Plant sterols and stanols are compounds found naturally in small amounts in grains, vegetables, nuts, and fruits. They work by blocking cholesterol absorption in your gut, essentially competing with cholesterol for entry into your bloodstream. At a dose of 2 grams per day, they reduce LDL by about 10%, and getting more than that doesn’t add much additional benefit.

The catch is that you can’t realistically get 2 grams from regular food alone. Most people who use plant sterols get them from fortified products: certain margarines, orange juice, or yogurt drinks specifically labeled as containing added plant sterols. If you’re looking for a dietary addition with one of the strongest standalone effects on LDL, these are worth considering.

Fish and Omega-3 Fats

Fatty fish like salmon, mackerel, sardines, and trout are rich in omega-3 fats, which are potent at lowering triglycerides. If your high cholesterol comes with elevated triglycerides (which is common), two or more servings of fatty fish per week can make a meaningful difference.

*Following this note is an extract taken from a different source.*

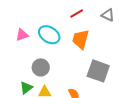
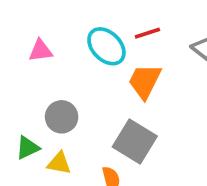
cyan ellipse: (49, 35) -> (106, 46), moved
gray square: (98, 71) -> (135, 142), moved

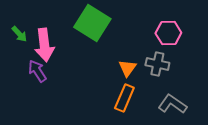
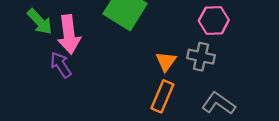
green arrow: (19, 34) -> (40, 22), size x1.4

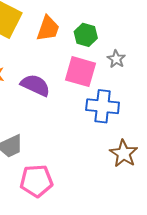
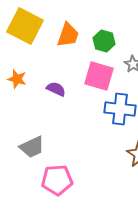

Omega-3s also appear to raise HDL (“good”) cholesterol slightly.

One thing omega-3s don’t reliably do is lower LDL. In some studies, LDL actually increased slightly with high omega-3 intake. So fish is a smart addition to your diet for overall heart health and triglycerides, but it’s not a substitute for the fiber, fat swaps, and plant sterols that directly target LDL.

What About Eggs?

Eggs are one of the most common sources of dietary cholesterol, and the answer here is more nuanced than “eggs are fine” or “avoid eggs.” A meta-analysis of 13 randomized controlled trials found that people who ate more eggs had significantly higher LDL cholesterol than control groups, with an average increase of about 8 mg/dL. The effect varies from person to person. Some people (sometimes called hyper-responders) see a larger spike in blood cholesterol from dietary cholesterol, while others barely budge.

If your cholesterol is already high, it’s reasonable to be moderate with eggs rather than eating them daily. A few per week is unlikely to meaningfully worsen your numbers, especially if the rest of your diet is working in your favor. The bigger lever is still saturated fat: what you cook those eggs in (butter vs. olive oil) and what you eat alongside them (bacon vs. vegetables) matters more than the eggs themselves.

Putting It All Together

No single food is going to fix high cholesterol, but combining several of these strategies creates a cumulative effect that can rival low-dose medication for some people. A practical framework: build meals around vegetables, whole grains (especially oats and barley), beans, and lentils. Use olive oil as your primary cooking fat. Eat a handful of nuts daily. Choose fish over red meat a few times a week. Add fortified foods with plant sterols if you want an extra edge. Keep saturated fat below 10% of calories by cutting back on butter, fatty meat, and full-fat cheese.

Each of these changes might lower your LDL by 3 to 10% individually. Stacked together, a 20 to 30% reduction is realistic through diet alone, particularly if your starting diet was heavy in saturated fat and low in fiber. Give dietary changes at least 6 to 8 weeks before rechecking your numbers, since that’s how long it takes for blood lipid levels to stabilize at a new baseline.